Abstract
Objective: Systemic radiation therapy may require the clinical use of relatively high levels (tens of millicuries) of energetic pure, beta-emitting radionuclides such as 32P, 89Sr and 90Y. To deliver such amounts of radioactivity to the patient presents a unique radiation hazard to the staff in nuclear pharmacy, radiation oncology and nuclear medicine due to the brake, or bremsstrahlung, radiation produced in the injection volume and syringe.
Methods: We designed a portable shield and automated delivery system which can be operated remotely to perform intravenous or intraperitoneal administration of a given amount of radioactivity and in a fixed period of time.
Results: By encasing a 60-cc syringe in 1.4 cm of acrylic and covering that layer with 6 mm of lead, we could reduce the exposure rate to approximately 0.12 mR hr-1 mCi-1 at 5 cm from the side of the device containing a 90Y source. Corresponding exposure rates were 0.027 and 0.001 mR hr-1 mCi-1, at 20 and 100 cm respectively, from the side of the injection syringe.
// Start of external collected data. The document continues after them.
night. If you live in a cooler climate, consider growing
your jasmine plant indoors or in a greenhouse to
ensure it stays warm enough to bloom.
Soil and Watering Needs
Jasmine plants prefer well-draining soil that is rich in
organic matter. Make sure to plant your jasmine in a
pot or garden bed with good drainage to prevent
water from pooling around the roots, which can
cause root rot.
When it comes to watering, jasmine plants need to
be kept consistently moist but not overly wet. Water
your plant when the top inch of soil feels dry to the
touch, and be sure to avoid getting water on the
For a 50-mCi clinical injection, we estimated exposure rates of approximately 6 mR hr-1 at 5 cm from a 90Y source enclosed in this prefabricated, portable syringe holder.
Conclusions: We recommend that clinics, using high-energy beta emitters for radiotherapy, fabricate acrylic and lead holders for syringes used in the protocols to reduce their staffs’ exposure.